● **Brief**
The answer must consist solely of the lines below starting at the one containing "Empire, as well" and ending at the one containing "complex situation, for", repeated exactly, with both ends included and all pictures omitted.

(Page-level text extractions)
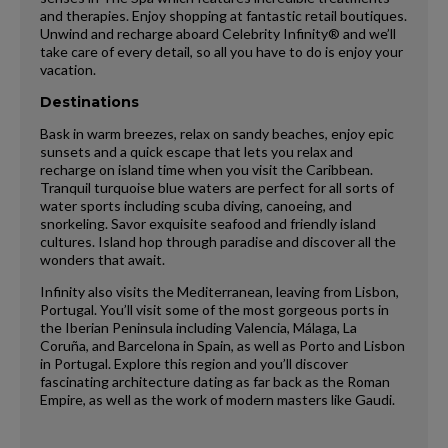
and therapies. Enjoy shopping at fantastic retail boutiques.
Unwind and recharge aboard Celebrity Infinity® and we’ll
take care of every detail, so all you have to do is enjoy your
vacation.
Destinations
Bask in warm breezes, relax on sandy beaches, enjoy epic
sunsets and a quick escape that lets you relax and
recharge on island time when you visit the Caribbean.
Tranquil turquoise blue waters are perfect for all sorts of
water sports including scuba diving, canoeing, and
snorkeling. Savor exquisite seafood and friendly island
cultures. Island hop through paradise and discover all the
wonders that await.
Infinity also visits the Mediterranean, leaving from Lisbon,
Portugal. You’ll visit some of the most gorgeous ports in
the Iberian Peninsula including Valencia, Málaga, La
Coruña, and Barcelona in Spain, as well as Porto and Lisbon
in Portugal. Explore this region and you’ll discover
fascinating architecture dating as far back as the Roman
Empire, as well as the work of modern masters like Gaudi.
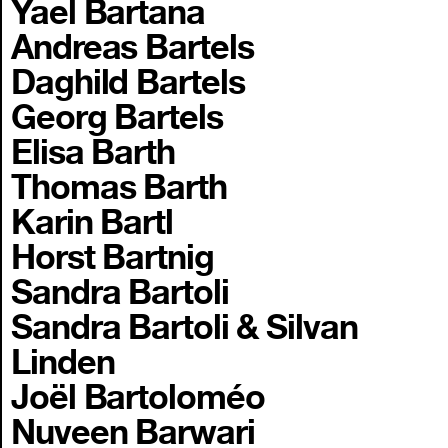
Yael Bartana
Andreas Bartels
Daghild Bartels
Georg Bartels
Elisa Barth
Thomas Barth
Karin Bartl
Horst Bartnig
Sandra Bartoli
Sandra Bartoli & Silvan
Linden
Joël Bartoloméo
Nuveen Barwari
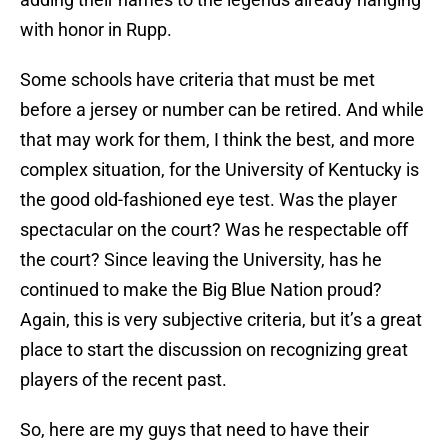
with honor in Rupp.
Some schools have criteria that must be met
before a jersey or number can be retired. And while
that may work for them, I think the best, and more
complex situation, for the University of Kentucky is
the good old-fashioned eye test. Was the player
spectacular on the court? Was he respectable off
the court? Since leaving the University, has he
continued to make the Big Blue Nation proud?
Again, this is very subjective criteria, but it’s a great
place to start the discussion on recognizing great
players of the recent past.
So, here are my guys that need to have their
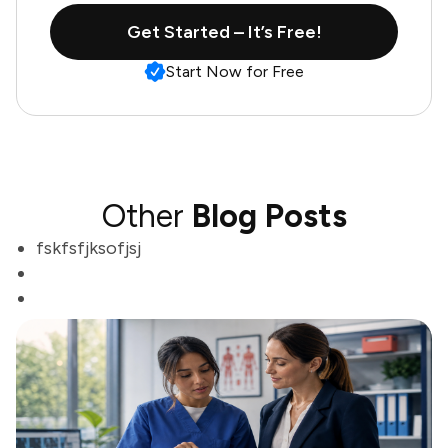
Get Started – It’s Free!
Start Now for Free
Other
Blog Posts
fskfsfjksofjsj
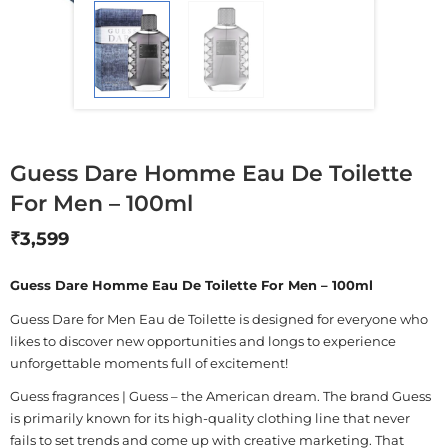
Guess Dare Homme Eau De Toilette
For Men – 100ml
₹
3,599
Guess Dare Homme Eau De Toilette For Men – 100ml
Guess Dare for Men Eau de Toilette is designed for everyone who
likes to discover new opportunities and longs to experience
unforgettable moments full of excitement!
Guess fragrances | Guess – the American dream. The brand Guess
is primarily known for its high-quality clothing line that never
fails to set trends and come up with creative marketing. That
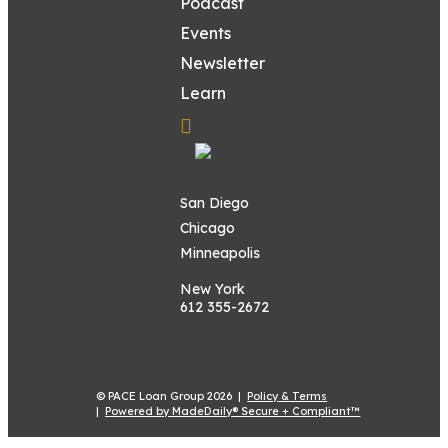
Podcast
Events
Newsletter
Learn
San Diego
Chicago
Minneapolis
New York
612 355-2672
© PACE Loan Group 2026 |
Policy & Terms
|
Powered by MadeDaily® Secure + Compliant™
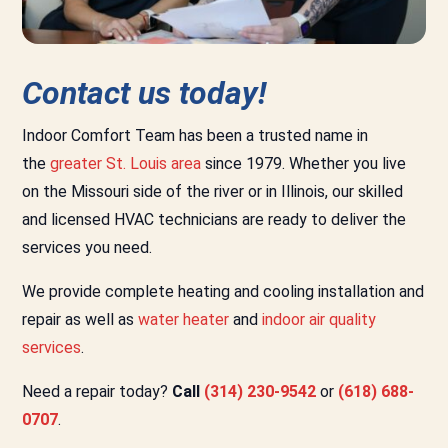
Contact us today!
Indoor Comfort Team has been a trusted name in
the
greater St. Louis area
since 1979. Whether you live
on the Missouri side of the river or in Illinois, our skilled
and licensed HVAC technicians are ready to deliver the
services you need.
We provide complete heating and cooling installation and
repair as well as
water heater
and
indoor air quality
services
.
Need a repair today?
Call
(314) 230-9542
or
(618) 688-
0707
.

● **Response to this task**
Empire, as well as the work of modern masters like Gaudi.
Yael Bartana
Andreas Bartels
Daghild Bartels
Georg Bartels
Elisa Barth
Thomas Barth
Karin Bartl
Horst Bartnig
Sandra Bartoli
Sandra Bartoli & Silvan
Linden
Joël Bartoloméo
Nuveen Barwari
with honor in Rupp.
Some schools have criteria that must be met
before a jersey or number can be retired. And while
that may work for them, I think the best, and more
complex situation, for the University of Kentucky is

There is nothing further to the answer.